TEKS TELAAH »
"""
Oleh : Buhari Fakkah – Dosen UMS Rappang
INSAN.NEWS || Sidenreng – Rappang,- 09 Desember 2025 – Ada saat ketika sebuah bangsa tidak runtuh karena perang, tidak roboh karena bencana, dan tidak tumbang karena kudeta.
Ia runtuh pelan-pelan, seperti tubuh yang kehilangan tulang belakangnya, tidak langsung mati, tetapi merayap menjadi makhluk lunak, tanpa arah, tanpa tegak, tanpa kehormatan.
Demikianlah Indonesia setelah dua tulang punggung ideologisnya yaitu identitas nasional dan haluan negara yang dipatahkan atas nama reformasi.
Penghapusan frasa “Indonesia asli” betapapun cacat secara hukum bukan sekadar koreksi atas diskriminasi;
“Ia adalah pembongkaran simbol ideologis yang dulu menjadi fondasi siapa umat politik bernama Indonesia itu”.
Dan penghapusan GBHN bukan sekadar modernisasi konstitusi tapi ia adalah amputasi atas “kompas arah sejarah” yang seharusnya mengikat lintasan bangsa, presiden, dan negara.
Indonesia tiba-tiba menjadi ruang kosong besar. Sebuah rumah tanpa tiang. Sebuah kapal tanpa haluan. Sebuah tubuh tanpa tulang. Sebuah bangsa yang melayang-layang di antara dua kutub yaitu pasar global dan kekuasaan global.
"""
DAFTAR KEGIATAN »
(a) Kutip tanpa perubahan bagian baris data mulai dari baris yang memuat "Loulou seemed to" hingga baris yang memuat "just the wonderful", termasuk kedua baris tersebut.
(b) Teruskan tulisan tentang patahnya tulang punggung ideologis Indonesia, dimulai sesudah kalimat terakhir yang tercantum.

(Entri tersimpan)
"""
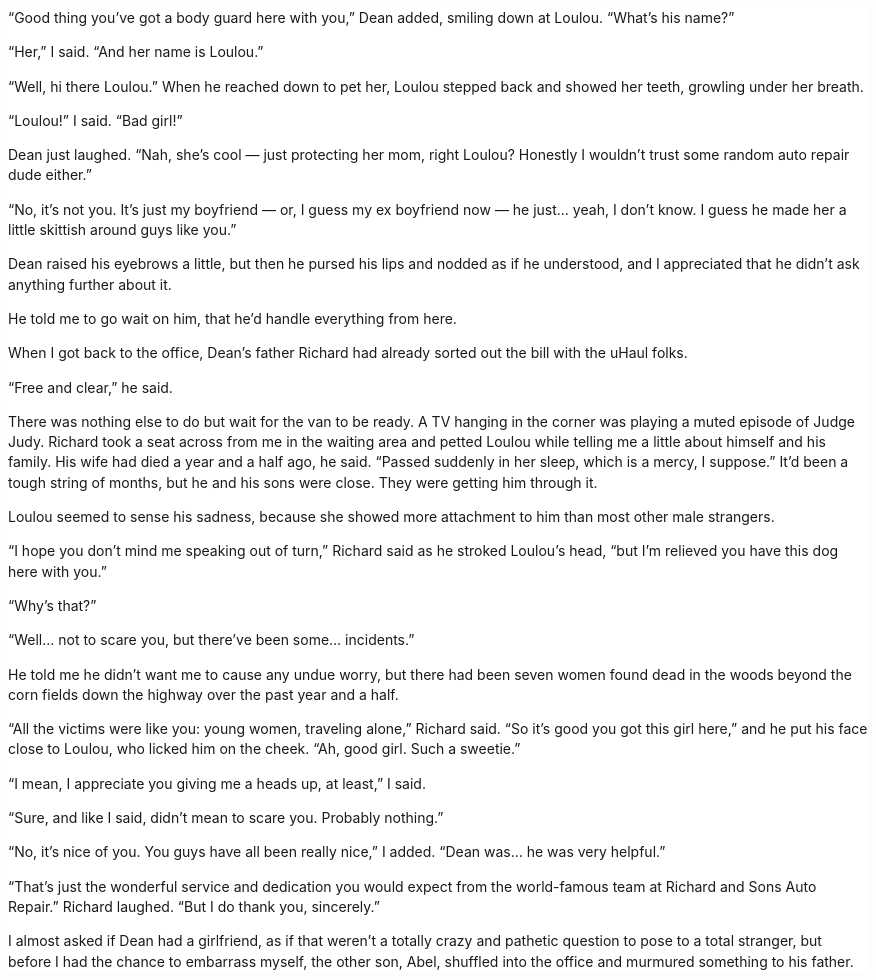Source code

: “Good thing you’ve got a body guard here with you,” Dean added, smiling down at Loulou. “What’s his name?”

“Her,” I said. “And her name is Loulou.”

“Well, hi there Loulou.” When he reached down to pet her, Loulou stepped back and showed her teeth, growling under her breath.

“Loulou!” I said. “Bad girl!”

Dean just laughed. “Nah, she’s cool — just protecting her mom, right Loulou? Honestly I wouldn’t trust some random auto repair dude either.”

“No, it’s not you. It’s just my boyfriend — or, I guess my ex boyfriend now — he just… yeah, I don’t know. I guess he made her a little skittish around guys like you.”

Dean raised his eyebrows a little, but then he pursed his lips and nodded as if he understood, and I appreciated that he didn’t ask anything further about it.

He told me to go wait on him, that he’d handle everything from here.

When I got back to the office, Dean’s father Richard had already sorted out the bill with the uHaul folks.

“Free and clear,” he said.

There was nothing else to do but wait for the van to be ready. A TV hanging in the corner was playing a muted episode of Judge Judy. Richard took a seat across from me in the waiting area and petted Loulou while telling me a little about himself and his family. His wife had died a year and a half ago, he said. “Passed suddenly in her sleep, which is a mercy, I suppose.” It’d been a tough string of months, but he and his sons were close. They were getting him through it.

Loulou seemed to sense his sadness, because she showed more attachment to him than most other male strangers.

“I hope you don’t mind me speaking out of turn,” Richard said as he stroked Loulou’s head, “but I’m relieved you have this dog here with you.”

“Why’s that?”

“Well… not to scare you, but there’ve been some… incidents.”

He told me he didn’t want me to cause any undue worry, but there had been seven women found dead in the woods beyond the corn fields down the highway over the past year and a half.

“All the victims were like you: young women, traveling alone,” Richard said. “So it’s good you got this girl here,” and he put his face close to Loulou, who licked him on the cheek. “Ah, good girl. Such a sweetie.”

“I mean, I appreciate you giving me a heads up, at least,” I said.

“Sure, and like I said, didn’t mean to scare you. Probably nothing.”

“No, it’s nice of you. You guys have all been really nice,” I added. “Dean was… he was very helpful.”

“That’s just the wonderful service and dedication you would expect from the world-famous team at Richard and Sons Auto Repair.” Richard laughed. “But I do thank you, sincerely.”

I almost asked if Dean had a girlfriend, as if that weren’t a totally crazy and pathetic question to pose to a total stranger, but before I had the chance to embarrass myself, the other son, Abel, shuffled into the office and murmured something to his father.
"""
DAFTAR JAWABAN »
(a)
Loulou seemed to sense his sadness, because she showed more attachment to him than most other male strangers.

“I hope you don’t mind me speaking out of turn,” Richard said as he stroked Loulou’s head, “but I’m relieved you have this dog here with you.”

“Why’s that?”

“Well… not to scare you, but there’ve been some… incidents.”

He told me he didn’t want me to cause any undue worry, but there had been seven women found dead in the woods beyond the corn fields down the highway over the past year and a half.

“All the victims were like you: young women, traveling alone,” Richard said. “So it’s good you got this girl here,” and he put his face close to Loulou, who licked him on the cheek. “Ah, good girl. Such a sweetie.”

“I mean, I appreciate you giving me a heads up, at least,” I said.

“Sure, and like I said, didn’t mean to scare you. Probably nothing.”

“No, it’s nice of you. You guys have all been really nice,” I added. “Dean was… he was very helpful.”

“That’s just the wonderful service and dedication you would expect from the world-famous team at Richard and Sons Auto Repair.” Richard laughed. “But I do thank you, sincerely.”

(b)
1. Krisis Identitas: Ketika Bangsa Tidak Lagi Mengerti Dirinya
Ketika frasa “Indonesia asli” disingkirkan dari konstitusi meskipun alasan legalnya benar negara justru membiarkan satu luka yaitu ketiadaan definisi identitas politik nasional.
Tubuh kewarganegaraan Indonesia tidak lagi punya batas epistemik siapa Indonesia, apa Indonesia, dan untuk apa Indonesia.
Reformasi mengira demokrasi bisa berdiri tanpa fondasi identitas.
Padahal demokrasi tanpa identitas hanyalah pasar suara, siapa yang punya uang, dia menang;
“Siapa punya yang modal, dia berkuasa”.
Bangsa yang tidak mengerti dirinya adalah bangsa yang mudah dijajah tanpa penjajahan.
2. Krisis Haluan: Negara Tanpa Kompas
Ketika GBHN dihapus, sesuatu yang lebih besar hilang karena ruh teleologis bangsa, arah, tujuan, intensi sejarah.
Sebelumnya negara punya satu garis besar haluan,
meski sering dipelintir Orde Baru, ia tetap menjadi kerangka kolektif ke mana Indonesia harus pergi.
Tanpa GBHN, presiden menjadi penguasa tunggal arah negara, lima tahun berganti presiden, lima tahun berganti haluan.
Negara tidak bergerak dalam garis sejarah melainkan negara berjalan seperti anak kecil yang setiap pagi memutuskan cita-cita baru, hari ini astronot, besok seleb TikTok, lusa dukun investasi.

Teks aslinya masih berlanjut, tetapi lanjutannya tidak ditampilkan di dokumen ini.